GEORGE Osborne effectively announced yesterday the Royal Bank of Scotland's days as a global investment banking giant were over, suggesting the risk to the taxpayer was too great.

The Chancellor told the bank it should shed "significant" parts of its risky so-called "casino" arm and focus instead on its UK customers.

The move appeared to signal the end of a dramatic period in RBS's history, in which it has grown to become an international behemoth and triggered the world's biggest bailout, all in the space of a decade.

Last night Mr Osborne's comments led to renewed fears that around 5000 jobs could be lost if RBS sells off much of its investment business.

Making the announcement, the Chancellor told MPs the Government's stake in RBS was now worth £27 billion less than when the stricken bank was rescued in 2008.

To prevent British taxpayers being responsible for another bailout, the bank had already scaled back its investment arm, Mr Osborne said. However, he added: "RBS needs to go further and the management agrees."

He told MPs he believed RBS's future was as a major UK bank with the majority of its business in the UK, servicing the personal and business sectors.

The change would make RBS "stronger and safer", he said, and could eventually lead to it being sold, although he did not say if taxpayers could expect to recoup all their money.

Critics warned the bank would be forced to sell its investment arm at a loss, cutting the chances of taxpayers recouping their losses.

Stewart Hosie, the SNP MP and member of the Treasury Select Committee, also called on Mr Osborne to be clear about what size of a reduction in the investment business he expected.

"This uncertainty is damaging for RBS and all of those who work for it," he said.

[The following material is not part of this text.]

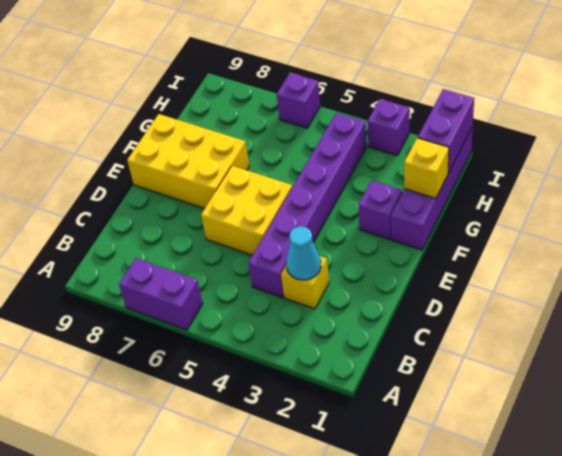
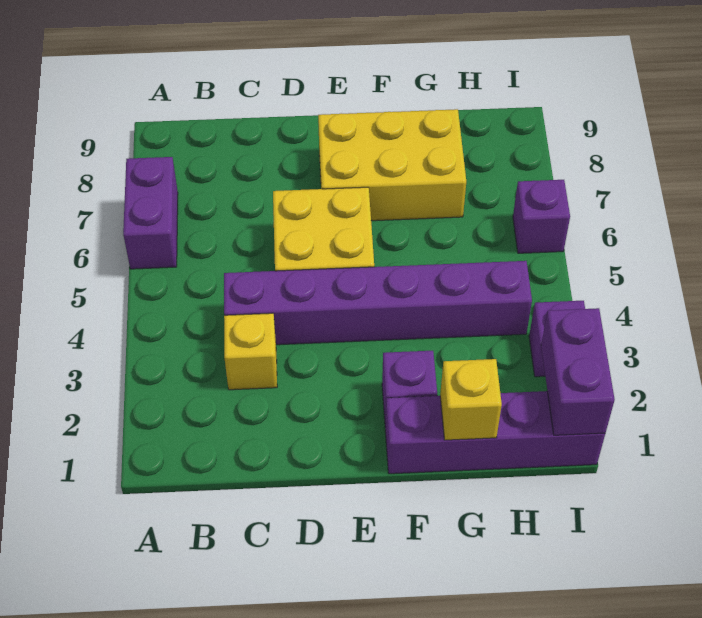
cyan 1x1 cone [286,226,321,280] -> none
yellow 2x3 brick [127,114,249,209] -> yellow 2x3 brick turned to [318,109,466,221]
purple 1x2 brick [418,89,474,173] -> purple 1x2 brick turned to [541,308,615,435]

RBS said last night it was already pushing ahead with plans to sell off much of its investment banking side.

The bank also confirmed it did not expect it would have to sell off its US-based Citizens Financial.

However, sources at the bank conceded it was not the best time to be selling assets in the global marketplace.

The fall of RBS was one of the biggest corporate collapses in history. The British Government bailed the bank out to the tune of £45bn in 2008, following other cash injections from the Bank of England.

The UK taxpayer still owns more than 80% of the bank, but its stake is worth £27bn less than it was three years ago, the Chancellor said.

RBS has already significantly shrunk its investment interests.

In 2007 that arm of the business had assets of around £870bn, but these have now shrunk to £400bn.

Last night there were fears over the number of jobs that could be lost. Around 18,900 people are employed by RBS's investment business, and experts suggest about 5000 of these post could be axed.

Last night a spokesman for the bank said the majority of RBS's business was already within the UK.

He added: "RBS confirmed last month we would adjust the size of our investment bank in line with changing market conditions.

"We will give an update on final decisions in the new year following consultation with our major shareholders."

A long-awaited Financial Services Authority report published earlier this month said RBS was brought to its knees by "multiple poor decisions" and its "gamble" on buying Dutch bank ABN Amro.

It blamed deficiencies in the management and culture at RBS prior to its £45bn bailout and called for tougher rules to make bankers more accountable for their actions.

Last night, Liberal Democrat MP Stephen Williams said the Coalition had done the right thing and had acted swiftly, but he urged the Government to use its ownership of RBS to create a new bank to increase competition in the market.

Scottish Government Finance Secretary John Swinney said: "The UK Government must not create more uncertainty for the thousands of Scots who directly or indirectly rely on employment by RBS. The UK Government must provide clarity on its support for a substantial, standalone and international banking group properly headquartered in Scotland, with all the employment and wider economic benefits that entails. As RBS runs down elements of its London investment banking operation, we will of course support the movement of back and front-office jobs to Scotland."